Oppositionelle Eloquenz
Ulrich Rose hatte den Gestus eines klassischen Oppositionspolitikers inne. Eloquent, informiert, zynisch und von den herrschenden Zuständen sichtlich angepisst, schien es so, als wäre ihm bewußt, dass das Gros seiner Stimmen studentischer Natur sein wird. Umso sympathischer fand ich seine Vorstellungen davon, was mit den — durch das abrupte hauptwohnsitzliche Ummelden von Studenten in die Stadtkasse fließenden — 1,6 Millionen Euro anzustellen sei.
Während die anderen KandidatInnen das Geld (bzw. einen Teil davon) zugunsten der Studenten ausschütten wollten, verwies Rose auf die grassierende Kinderarmut in Greifswald und erklärte die Bekämpfung dieses strukturellen Problems (z.b. durch die Erstausstattung mit Schulmaterialien) zum allgemeinen Interesse der Stadt. Roses Beiträge wirkten normativer und unterschieden sich dadurch von den Anderen. So erklärte er seine Vorstellungen von staatlicher Daseinsfürsorge und leitete aus diesem Verständnis seine Vorschläge ab.

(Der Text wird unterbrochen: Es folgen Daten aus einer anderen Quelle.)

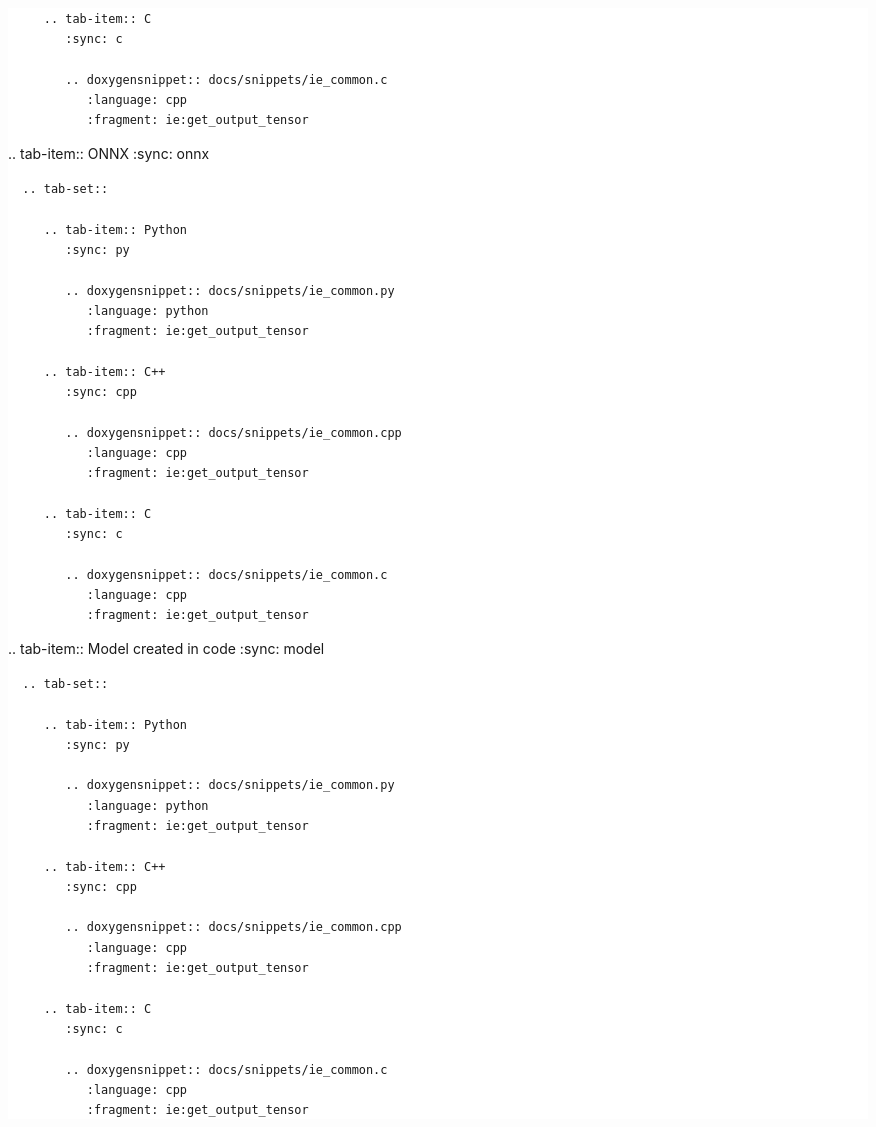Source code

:          .. tab-item:: C
            :sync: c

            .. doxygensnippet:: docs/snippets/ie_common.c
               :language: cpp
               :fragment: ie:get_output_tensor

   .. tab-item:: ONNX
      :sync: onnx

      .. tab-set::

         .. tab-item:: Python
            :sync: py

            .. doxygensnippet:: docs/snippets/ie_common.py
               :language: python
               :fragment: ie:get_output_tensor

         .. tab-item:: C++
            :sync: cpp

            .. doxygensnippet:: docs/snippets/ie_common.cpp
               :language: cpp
               :fragment: ie:get_output_tensor

         .. tab-item:: C
            :sync: c

            .. doxygensnippet:: docs/snippets/ie_common.c
               :language: cpp
               :fragment: ie:get_output_tensor


   .. tab-item:: Model created in code
      :sync: model

      .. tab-set::

         .. tab-item:: Python
            :sync: py

            .. doxygensnippet:: docs/snippets/ie_common.py
               :language: python
               :fragment: ie:get_output_tensor

         .. tab-item:: C++
            :sync: cpp

            .. doxygensnippet:: docs/snippets/ie_common.cpp
               :language: cpp
               :fragment: ie:get_output_tensor

         .. tab-item:: C
            :sync: c

            .. doxygensnippet:: docs/snippets/ie_common.c
               :language: cpp
               :fragment: ie:get_output_tensor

Seine Ideen über die zukünftige Gestaltung des Verkehrs in der Stadt entspringen dem Geist eines modern-ökologischen Vernunftsmenschen und der Erfahrung eines Fahrradfahrers.
Die Veranstaltung war sehr gut besucht, das Publikum höflich, neugierig und duldsam. Nach 90 Minuten moderierter Diskussion wurde von der Möglichkeit der direkten Fragen an die KandidatInnen rege Gebrauch gemacht. Der AStA hat eine rundum erfolgreiche Veranstaltung organisiert und durchgeführt, dafür gebührt ihm Respekt. Zusammenfassend möchte ich festhalten, dass die BewerberInnen für das höchste Amt der Stadt Gelegenheit hatten, sich und ihre Positionen vorzustellen. Nach meiner Einschätzung gelang es allerdings allein Ulrich Rose, nachhaltig für seine Ideen und Zielsetzungen zu werben.